**Assigned task:** Everything in the data below is left aside except the lines from the one containing "index mcp: (110, 78)" through the one containing "index pip: (110, 110)"; repeat those exactly.

-- Opening Marker --

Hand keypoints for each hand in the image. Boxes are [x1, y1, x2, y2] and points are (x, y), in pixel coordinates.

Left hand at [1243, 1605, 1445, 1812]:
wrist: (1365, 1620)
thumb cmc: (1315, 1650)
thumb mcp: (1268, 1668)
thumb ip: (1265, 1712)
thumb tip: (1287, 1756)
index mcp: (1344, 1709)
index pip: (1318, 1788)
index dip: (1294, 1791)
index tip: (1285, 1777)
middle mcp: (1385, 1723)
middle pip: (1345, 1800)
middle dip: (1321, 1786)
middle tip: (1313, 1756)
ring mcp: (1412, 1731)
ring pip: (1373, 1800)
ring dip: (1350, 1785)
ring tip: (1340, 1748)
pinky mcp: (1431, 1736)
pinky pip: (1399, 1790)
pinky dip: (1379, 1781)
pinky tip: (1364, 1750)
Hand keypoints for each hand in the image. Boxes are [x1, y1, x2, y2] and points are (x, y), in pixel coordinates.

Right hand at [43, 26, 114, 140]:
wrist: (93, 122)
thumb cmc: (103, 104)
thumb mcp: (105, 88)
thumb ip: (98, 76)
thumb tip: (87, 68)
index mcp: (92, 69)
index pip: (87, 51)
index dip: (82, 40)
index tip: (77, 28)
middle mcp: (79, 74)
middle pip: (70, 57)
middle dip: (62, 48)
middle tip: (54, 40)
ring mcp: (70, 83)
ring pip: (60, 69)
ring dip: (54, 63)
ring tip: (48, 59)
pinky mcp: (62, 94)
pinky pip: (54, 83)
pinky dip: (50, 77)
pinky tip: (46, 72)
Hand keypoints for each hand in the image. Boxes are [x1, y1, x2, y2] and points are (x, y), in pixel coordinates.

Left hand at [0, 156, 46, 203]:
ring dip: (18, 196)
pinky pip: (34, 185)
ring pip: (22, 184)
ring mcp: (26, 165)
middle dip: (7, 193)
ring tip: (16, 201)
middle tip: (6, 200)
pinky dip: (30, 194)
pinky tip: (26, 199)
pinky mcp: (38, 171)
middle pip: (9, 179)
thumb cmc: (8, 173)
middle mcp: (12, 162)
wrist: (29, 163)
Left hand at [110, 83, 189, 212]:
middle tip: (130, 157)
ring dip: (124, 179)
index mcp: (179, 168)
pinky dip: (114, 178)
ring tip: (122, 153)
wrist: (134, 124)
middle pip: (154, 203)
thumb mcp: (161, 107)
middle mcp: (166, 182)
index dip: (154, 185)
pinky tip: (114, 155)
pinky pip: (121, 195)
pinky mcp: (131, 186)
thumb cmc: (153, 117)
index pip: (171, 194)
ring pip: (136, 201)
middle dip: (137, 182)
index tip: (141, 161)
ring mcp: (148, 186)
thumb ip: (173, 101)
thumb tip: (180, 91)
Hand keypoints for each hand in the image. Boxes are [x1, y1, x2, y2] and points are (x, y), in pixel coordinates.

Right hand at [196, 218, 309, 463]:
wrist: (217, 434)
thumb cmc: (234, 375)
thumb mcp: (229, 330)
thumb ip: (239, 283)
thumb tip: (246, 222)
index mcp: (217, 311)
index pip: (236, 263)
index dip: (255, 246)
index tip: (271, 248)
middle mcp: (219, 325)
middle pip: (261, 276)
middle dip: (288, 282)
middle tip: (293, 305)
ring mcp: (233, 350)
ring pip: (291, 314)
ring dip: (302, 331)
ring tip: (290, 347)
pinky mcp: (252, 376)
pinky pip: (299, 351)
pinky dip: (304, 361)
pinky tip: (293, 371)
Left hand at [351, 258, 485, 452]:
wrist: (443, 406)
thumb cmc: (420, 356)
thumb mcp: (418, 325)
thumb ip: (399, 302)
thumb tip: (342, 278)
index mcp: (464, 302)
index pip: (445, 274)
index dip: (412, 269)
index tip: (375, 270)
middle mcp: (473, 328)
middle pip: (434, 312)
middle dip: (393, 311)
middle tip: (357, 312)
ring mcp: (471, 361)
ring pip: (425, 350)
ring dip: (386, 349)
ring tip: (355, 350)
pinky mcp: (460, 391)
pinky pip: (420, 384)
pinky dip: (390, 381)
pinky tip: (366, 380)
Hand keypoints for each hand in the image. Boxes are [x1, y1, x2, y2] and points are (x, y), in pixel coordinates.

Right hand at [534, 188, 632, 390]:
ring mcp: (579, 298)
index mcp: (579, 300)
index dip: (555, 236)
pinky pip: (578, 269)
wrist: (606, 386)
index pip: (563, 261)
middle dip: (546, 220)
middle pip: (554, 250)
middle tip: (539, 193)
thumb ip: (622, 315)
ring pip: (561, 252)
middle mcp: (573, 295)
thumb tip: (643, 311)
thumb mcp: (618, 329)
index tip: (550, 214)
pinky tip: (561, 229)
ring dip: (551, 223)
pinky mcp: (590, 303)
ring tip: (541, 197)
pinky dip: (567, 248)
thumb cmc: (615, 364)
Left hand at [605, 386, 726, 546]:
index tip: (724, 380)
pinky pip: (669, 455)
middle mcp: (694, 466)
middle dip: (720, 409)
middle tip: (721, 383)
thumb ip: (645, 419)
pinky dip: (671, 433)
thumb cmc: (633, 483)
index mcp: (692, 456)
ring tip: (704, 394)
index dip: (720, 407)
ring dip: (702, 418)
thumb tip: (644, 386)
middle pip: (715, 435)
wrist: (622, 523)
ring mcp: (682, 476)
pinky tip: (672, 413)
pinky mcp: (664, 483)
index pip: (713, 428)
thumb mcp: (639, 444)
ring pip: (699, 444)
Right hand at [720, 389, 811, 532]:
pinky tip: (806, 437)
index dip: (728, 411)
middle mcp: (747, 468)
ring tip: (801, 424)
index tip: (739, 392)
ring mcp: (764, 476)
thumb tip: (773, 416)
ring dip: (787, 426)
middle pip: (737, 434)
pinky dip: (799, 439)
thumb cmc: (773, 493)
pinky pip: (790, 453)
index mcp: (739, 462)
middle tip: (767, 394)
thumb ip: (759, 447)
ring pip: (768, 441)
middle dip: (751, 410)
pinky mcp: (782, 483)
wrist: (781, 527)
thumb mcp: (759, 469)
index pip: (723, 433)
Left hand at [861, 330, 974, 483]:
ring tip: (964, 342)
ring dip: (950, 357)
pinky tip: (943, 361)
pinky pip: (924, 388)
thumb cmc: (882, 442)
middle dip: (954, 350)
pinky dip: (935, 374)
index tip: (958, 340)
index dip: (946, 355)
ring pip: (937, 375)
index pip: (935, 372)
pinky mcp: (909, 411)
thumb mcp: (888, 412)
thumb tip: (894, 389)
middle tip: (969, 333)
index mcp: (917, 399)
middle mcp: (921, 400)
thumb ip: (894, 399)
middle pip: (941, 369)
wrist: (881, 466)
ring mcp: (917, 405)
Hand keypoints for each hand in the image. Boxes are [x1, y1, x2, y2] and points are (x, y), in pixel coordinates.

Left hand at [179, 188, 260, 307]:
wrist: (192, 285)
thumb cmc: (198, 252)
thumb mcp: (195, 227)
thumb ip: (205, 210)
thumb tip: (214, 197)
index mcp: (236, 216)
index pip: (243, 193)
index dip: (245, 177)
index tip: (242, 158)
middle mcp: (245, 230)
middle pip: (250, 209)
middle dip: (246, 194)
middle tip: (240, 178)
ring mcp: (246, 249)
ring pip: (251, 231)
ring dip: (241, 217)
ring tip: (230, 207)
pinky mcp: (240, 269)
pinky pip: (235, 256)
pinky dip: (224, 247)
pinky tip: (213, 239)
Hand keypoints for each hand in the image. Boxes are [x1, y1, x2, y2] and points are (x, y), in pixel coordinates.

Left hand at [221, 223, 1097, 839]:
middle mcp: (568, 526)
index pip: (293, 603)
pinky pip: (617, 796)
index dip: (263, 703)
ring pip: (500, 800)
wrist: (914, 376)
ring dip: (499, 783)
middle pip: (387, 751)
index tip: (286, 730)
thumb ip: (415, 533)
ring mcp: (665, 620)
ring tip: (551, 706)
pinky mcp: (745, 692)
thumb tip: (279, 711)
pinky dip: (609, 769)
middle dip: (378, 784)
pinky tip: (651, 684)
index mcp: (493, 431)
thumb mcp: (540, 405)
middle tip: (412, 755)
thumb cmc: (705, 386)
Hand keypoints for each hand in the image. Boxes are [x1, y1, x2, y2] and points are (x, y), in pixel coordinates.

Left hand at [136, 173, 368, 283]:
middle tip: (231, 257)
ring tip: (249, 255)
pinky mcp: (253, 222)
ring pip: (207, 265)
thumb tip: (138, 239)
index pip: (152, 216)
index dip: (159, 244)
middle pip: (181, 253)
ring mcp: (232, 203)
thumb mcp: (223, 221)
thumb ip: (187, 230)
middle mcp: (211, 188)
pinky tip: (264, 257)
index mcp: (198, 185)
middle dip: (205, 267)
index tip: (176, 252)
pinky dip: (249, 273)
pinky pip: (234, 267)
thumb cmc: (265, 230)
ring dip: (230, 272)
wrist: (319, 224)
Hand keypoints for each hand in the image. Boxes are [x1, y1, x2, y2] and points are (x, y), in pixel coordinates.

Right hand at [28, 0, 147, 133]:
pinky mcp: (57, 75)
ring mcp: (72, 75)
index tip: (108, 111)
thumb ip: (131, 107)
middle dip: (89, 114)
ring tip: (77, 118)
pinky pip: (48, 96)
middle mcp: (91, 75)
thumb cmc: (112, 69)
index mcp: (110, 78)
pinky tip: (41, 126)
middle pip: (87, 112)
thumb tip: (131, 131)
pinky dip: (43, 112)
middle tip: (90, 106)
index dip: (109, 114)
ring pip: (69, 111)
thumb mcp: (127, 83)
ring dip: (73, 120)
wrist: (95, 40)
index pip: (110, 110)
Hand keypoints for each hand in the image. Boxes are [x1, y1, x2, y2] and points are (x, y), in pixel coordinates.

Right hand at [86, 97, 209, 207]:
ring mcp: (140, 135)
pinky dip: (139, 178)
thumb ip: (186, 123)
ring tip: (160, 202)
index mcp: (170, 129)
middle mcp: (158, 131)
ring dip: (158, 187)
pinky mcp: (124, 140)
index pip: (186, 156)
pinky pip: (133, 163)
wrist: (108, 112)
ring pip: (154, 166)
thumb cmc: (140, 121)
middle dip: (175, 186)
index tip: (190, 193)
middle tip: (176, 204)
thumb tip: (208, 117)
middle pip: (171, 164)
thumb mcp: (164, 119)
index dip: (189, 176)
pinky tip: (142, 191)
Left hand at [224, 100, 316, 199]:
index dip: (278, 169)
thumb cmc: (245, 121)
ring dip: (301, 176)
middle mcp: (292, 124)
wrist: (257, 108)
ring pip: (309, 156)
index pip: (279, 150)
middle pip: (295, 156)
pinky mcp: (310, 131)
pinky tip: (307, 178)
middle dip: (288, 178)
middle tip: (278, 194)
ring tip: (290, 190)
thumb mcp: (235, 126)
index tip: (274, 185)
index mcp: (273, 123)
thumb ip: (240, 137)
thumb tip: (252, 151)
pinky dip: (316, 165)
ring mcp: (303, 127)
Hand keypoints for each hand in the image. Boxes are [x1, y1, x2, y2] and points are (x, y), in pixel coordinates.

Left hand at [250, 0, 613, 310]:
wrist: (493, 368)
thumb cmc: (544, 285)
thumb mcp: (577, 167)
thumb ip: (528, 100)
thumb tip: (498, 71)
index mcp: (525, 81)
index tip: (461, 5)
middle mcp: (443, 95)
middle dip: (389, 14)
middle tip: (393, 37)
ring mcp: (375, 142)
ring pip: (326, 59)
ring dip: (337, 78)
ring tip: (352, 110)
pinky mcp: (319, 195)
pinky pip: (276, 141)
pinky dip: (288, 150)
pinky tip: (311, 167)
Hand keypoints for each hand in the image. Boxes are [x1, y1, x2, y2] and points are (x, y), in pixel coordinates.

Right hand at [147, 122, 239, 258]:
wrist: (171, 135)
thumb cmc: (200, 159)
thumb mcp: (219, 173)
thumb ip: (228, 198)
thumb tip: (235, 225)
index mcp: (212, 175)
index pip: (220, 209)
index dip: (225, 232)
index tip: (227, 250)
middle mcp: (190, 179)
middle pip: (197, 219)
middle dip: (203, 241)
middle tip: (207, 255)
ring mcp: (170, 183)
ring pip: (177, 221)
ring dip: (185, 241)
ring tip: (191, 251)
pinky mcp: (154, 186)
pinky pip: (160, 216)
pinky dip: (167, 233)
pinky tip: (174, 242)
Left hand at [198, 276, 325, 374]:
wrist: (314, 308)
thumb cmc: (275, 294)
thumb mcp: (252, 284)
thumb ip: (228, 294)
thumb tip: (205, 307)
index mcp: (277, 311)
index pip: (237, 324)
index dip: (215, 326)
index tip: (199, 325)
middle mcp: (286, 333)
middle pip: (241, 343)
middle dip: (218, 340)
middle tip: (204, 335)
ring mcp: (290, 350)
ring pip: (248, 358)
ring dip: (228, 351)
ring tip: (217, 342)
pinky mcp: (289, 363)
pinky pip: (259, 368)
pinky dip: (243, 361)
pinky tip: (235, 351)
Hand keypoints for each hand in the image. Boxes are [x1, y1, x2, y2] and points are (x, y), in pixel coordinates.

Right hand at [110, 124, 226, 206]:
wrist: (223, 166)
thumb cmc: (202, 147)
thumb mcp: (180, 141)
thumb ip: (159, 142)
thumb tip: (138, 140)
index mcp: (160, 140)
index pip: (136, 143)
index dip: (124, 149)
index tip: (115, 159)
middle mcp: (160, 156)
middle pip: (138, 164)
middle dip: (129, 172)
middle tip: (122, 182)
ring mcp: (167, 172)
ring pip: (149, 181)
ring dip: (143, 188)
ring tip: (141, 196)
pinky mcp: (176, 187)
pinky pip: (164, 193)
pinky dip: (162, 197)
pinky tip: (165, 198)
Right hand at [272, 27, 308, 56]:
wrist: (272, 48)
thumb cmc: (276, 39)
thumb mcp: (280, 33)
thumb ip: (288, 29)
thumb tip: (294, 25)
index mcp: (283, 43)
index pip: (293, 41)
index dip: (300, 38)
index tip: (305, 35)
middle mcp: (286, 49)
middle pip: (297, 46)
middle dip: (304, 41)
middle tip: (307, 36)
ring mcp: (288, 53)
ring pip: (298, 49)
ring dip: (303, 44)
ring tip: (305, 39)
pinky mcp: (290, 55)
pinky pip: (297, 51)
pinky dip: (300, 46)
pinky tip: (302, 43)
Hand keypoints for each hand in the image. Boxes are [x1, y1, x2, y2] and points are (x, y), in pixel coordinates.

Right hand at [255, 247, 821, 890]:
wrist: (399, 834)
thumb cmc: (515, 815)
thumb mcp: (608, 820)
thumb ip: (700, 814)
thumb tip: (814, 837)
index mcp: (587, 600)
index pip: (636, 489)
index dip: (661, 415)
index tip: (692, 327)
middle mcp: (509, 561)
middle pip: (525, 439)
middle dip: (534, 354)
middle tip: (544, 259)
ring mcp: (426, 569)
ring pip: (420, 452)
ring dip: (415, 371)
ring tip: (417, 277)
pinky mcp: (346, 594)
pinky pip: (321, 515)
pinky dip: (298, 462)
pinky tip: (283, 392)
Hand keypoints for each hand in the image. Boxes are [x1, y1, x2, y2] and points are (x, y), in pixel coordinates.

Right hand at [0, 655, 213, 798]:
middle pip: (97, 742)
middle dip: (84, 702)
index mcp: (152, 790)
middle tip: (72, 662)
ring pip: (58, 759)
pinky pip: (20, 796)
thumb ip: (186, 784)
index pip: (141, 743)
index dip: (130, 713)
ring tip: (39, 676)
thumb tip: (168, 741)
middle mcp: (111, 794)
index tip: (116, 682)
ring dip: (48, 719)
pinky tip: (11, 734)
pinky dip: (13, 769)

-- Closing Marker --

**Answer section:**
index mcp: (110, 78)
pinky tip: (41, 126)
middle pip: (87, 112)
thumb tip: (131, 131)
pinky dip: (43, 112)
middle tip: (90, 106)
index dip: (109, 114)
ring pip: (69, 111)
thumb mcp: (127, 83)
ring dip: (73, 120)
wrist: (95, 40)
index pip: (110, 110)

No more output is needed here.